1 bag of frozen southern style hashbrowns
1 tablespoon olive oil
1 large onion, finely diced
several stalks of celery, finely diced
a bunch of carrots, chopped
4 tablespoons butter
4 tablespoons unbleached all-purpose flour
1 32 ounce carton low sodium chicken stock
4 bouillon cube (I actually prefer Better than Bouillon–just use a tablespoon)
salt and pepper to taste
leftover turkey, finely chopped or shredded
pastry dough (recipe follows)
1 egg, plus a teaspoon of water, beaten

1. Place potatoes in a medium saucepan, and cover with water. Bring to a boil over high heat. Cook until potatoes are tender to the point of a knife. Drain and set aside. While the potatoes cook, set a large skillet over medium low heat and add in the olive oil, onion, celery, and carrots. Cook until onions are very tender, about 12-15 minutes.

2. Melt butter into the mixture and stir in flour. Let cook for 2 minutes or so, just to let the flour taste cook out. Pour in about half of the can of chicken stock. Add the bouillon and potatoes. Let simmer a few minutes and taste for flavor. Add salt and pepper if needed. Add in chicken and simmer until cooked through. The mixture should be thick, but not too dry. Add more chicken stock until you achieve the desired consistency (I used the whole can). Store mixture in refrigerator until ready to use (the pies are easier to make if the filling is cold).

3. Preheat oven to 425 degrees (220 degrees celsius). Place a piece of parchment paper in a baking sheet and set aside. Roll out the pastry dough on a floured board into an 18×22 inch rectangle (don’t measure! just guess). Cut in half, and then cut each half in thirds, to make 6 equal smaller rectangles.

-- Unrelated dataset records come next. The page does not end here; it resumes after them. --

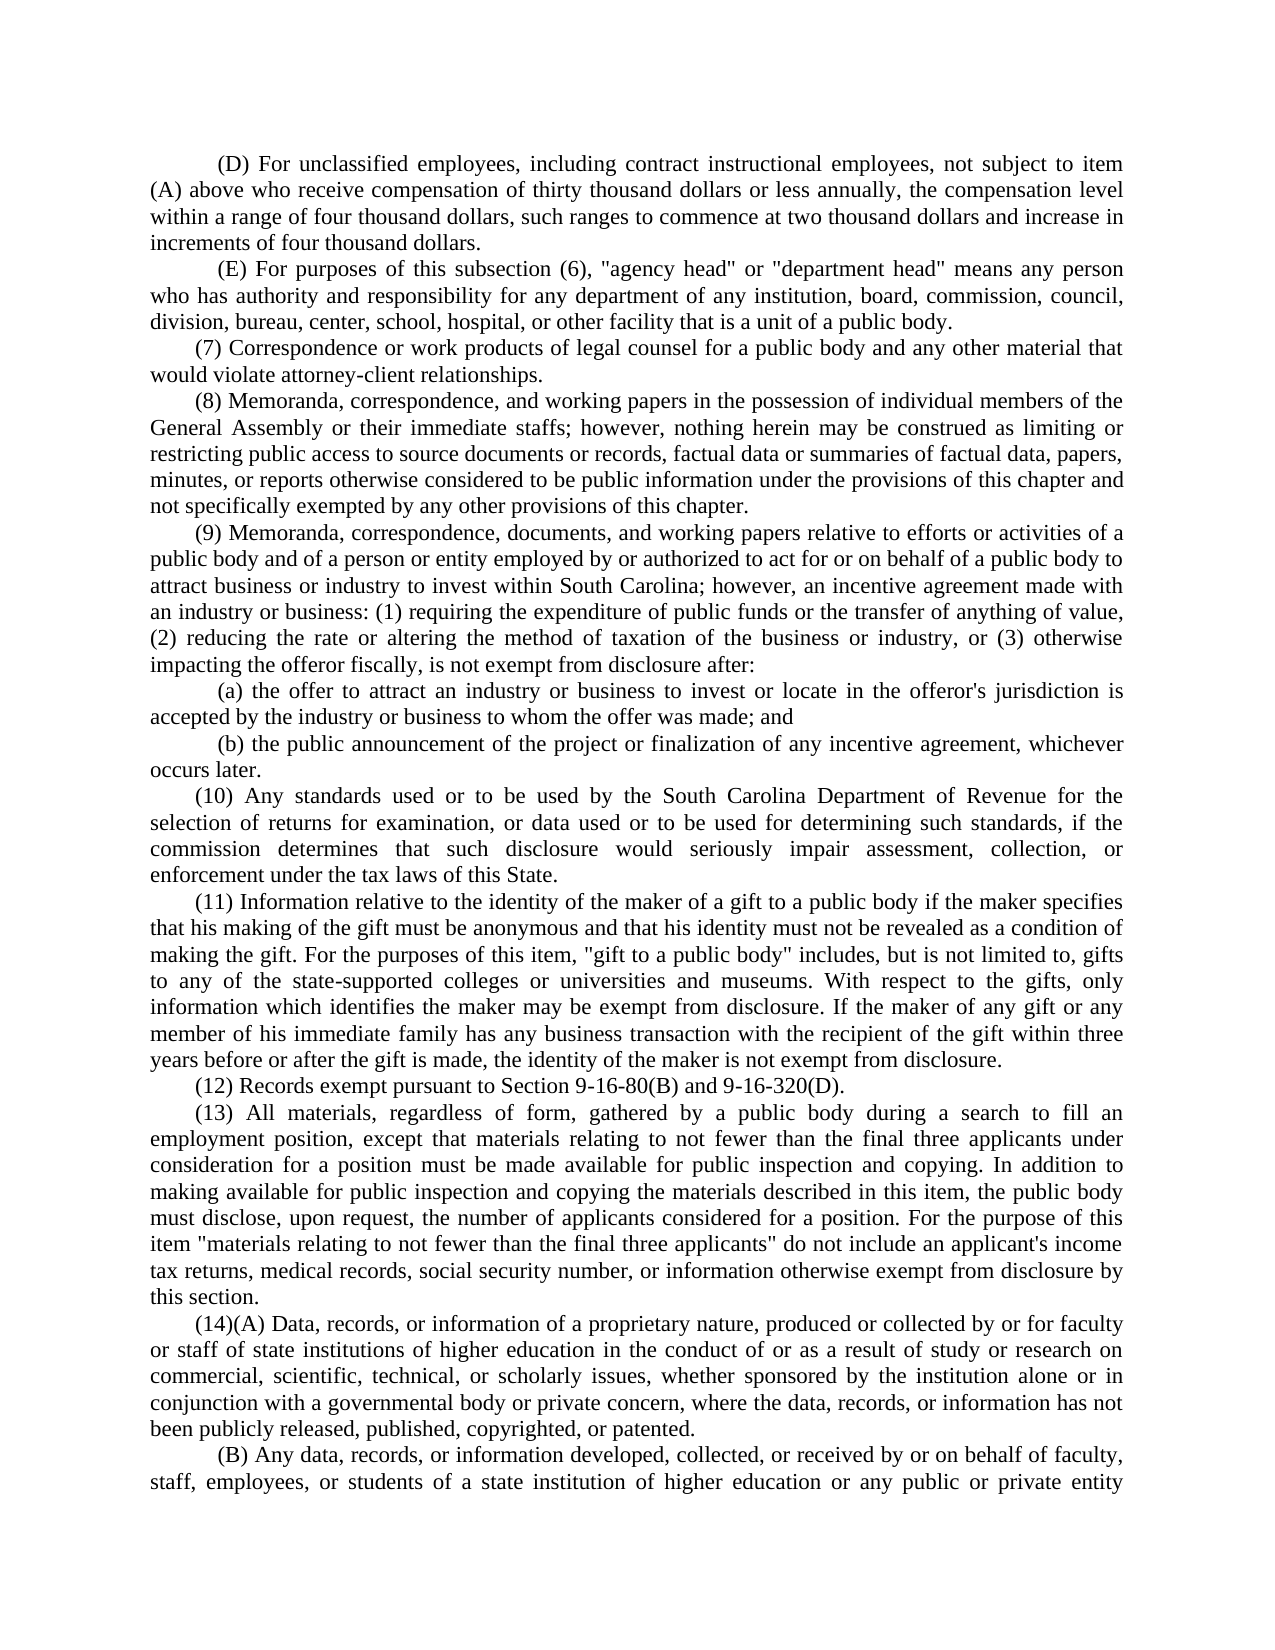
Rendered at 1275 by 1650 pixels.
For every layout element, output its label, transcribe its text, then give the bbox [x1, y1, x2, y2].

text (7) Correspondence or work products of legal counsel for a public body and any other material that would violate attorney-client relationships. [150, 334, 1125, 387]
text (11) Information relative to the identity of the maker of a gift to a public body if the maker specifies that his making of the gift must be anonymous and that his identity must not be revealed as a condition of making the gift. For the purposes of this item, "gift to a public body" includes, but is not limited to, gifts to any of the state-supported colleges or universities and museums. With respect to the gifts, only information which identifies the maker may be exempt from disclosure. If the maker of any gift or any member of his immediate family has any business transaction with the recipient of the gift within three years before or after the gift is made, the identity of the maker is not exempt from disclosure. [150, 888, 1125, 1072]
text (13) All materials, regardless of form, gathered by a public body during a search to fill an employment position, except that materials relating to not fewer than the final three applicants under consideration for a position must be made available for public inspection and copying. In addition to making available for public inspection and copying the materials described in this item, the public body must disclose, upon request, the number of applicants considered for a position. For the purpose of this item "materials relating to not fewer than the final three applicants" do not include an applicant's income tax returns, medical records, social security number, or information otherwise exempt from disclosure by this section. [150, 1099, 1125, 1309]
text (b) the public announcement of the project or finalization of any incentive agreement, whichever occurs later. [150, 730, 1125, 782]
text (8) Memoranda, correspondence, and working papers in the possession of individual members of the General Assembly or their immediate staffs; however, nothing herein may be construed as limiting or restricting public access to source documents or records, factual data or summaries of factual data, papers, minutes, or reports otherwise considered to be public information under the provisions of this chapter and not specifically exempted by any other provisions of this chapter. [150, 387, 1125, 519]
text (D) For unclassified employees, including contract instructional employees, not subject to item (A) above who receive compensation of thirty thousand dollars or less annually, the compensation level within a range of four thousand dollars, such ranges to commence at two thousand dollars and increase in increments of four thousand dollars. [150, 150, 1125, 255]
text (12) Records exempt pursuant to Section 9-16-80(B) and 9-16-320(D). [150, 1072, 1125, 1099]
text (9) Memoranda, correspondence, documents, and working papers relative to efforts or activities of a public body and of a person or entity employed by or authorized to act for or on behalf of a public body to attract business or industry to invest within South Carolina; however, an incentive agreement made with an industry or business: (1) requiring the expenditure of public funds or the transfer of anything of value, (2) reducing the rate or altering the method of taxation of the business or industry, or (3) otherwise impacting the offeror fiscally, is not exempt from disclosure after: [150, 519, 1125, 677]
text (10) Any standards used or to be used by the South Carolina Department of Revenue for the selection of returns for examination, or data used or to be used for determining such standards, if the commission determines that such disclosure would seriously impair assessment, collection, or enforcement under the tax laws of this State. [150, 782, 1125, 888]
text (14)(A) Data, records, or information of a proprietary nature, produced or collected by or for faculty or staff of state institutions of higher education in the conduct of or as a result of study or research on commercial, scientific, technical, or scholarly issues, whether sponsored by the institution alone or in conjunction with a governmental body or private concern, where the data, records, or information has not been publicly released, published, copyrighted, or patented. [150, 1309, 1125, 1441]
text (a) the offer to attract an industry or business to invest or locate in the offeror's jurisdiction is accepted by the industry or business to whom the offer was made; and [150, 677, 1125, 730]
text (E) For purposes of this subsection (6), "agency head" or "department head" means any person who has authority and responsibility for any department of any institution, board, commission, council, division, bureau, center, school, hospital, or other facility that is a unit of a public body. [150, 255, 1125, 334]
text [150, 1441, 1125, 1494]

4. Spoon 1/4 cup (about 4 tablespoons) of the chicken mixture onto one of the rectangles of dough, placing it slightly off center. Wet the edges of the dough with a pastry brush and water, and fold the longer end of the pastry up and over the filling. Press the dough down to seal it, and then crimp with the edges of a fork. Place on the prepared baking sheet. Make two incisions in the top of the pastry with a sharp knife, and brush with the beaten egg and water. Repeat with remaining 5 pastries. Refrigerate for at least 30 minutes.

5. Bake for 15-20 minutes, or until the pastry is golden brown and puffed.

pastry dough

2 1/4 cups unbleached all-purpose flour
1 1/2 teaspoons salt
1 teaspoon sugar (optional)
1 stick (112g) cold unsalted butter, cut into 1/2-inch cubes
1 egg, slightly beaten
1/3 cup ice cold water

1. In a food processor fitted with the blade attachment, pulse together the flour, salt, and sugar. Add in the butter, and pulse a few times until the mixture is crumbly and resembles coarse meal. Combine the egg and water in a container (remove all ice pieces). While the processor is running, pour the water/egg mixture in and pulse until mixture just comes together.

2. Pour mixture out onto a floured board and knead a few times to bring all the ingredients together. Dough can be rolled out immediately, or it can be wrapped in plastic and refrigerated for up to 2 days.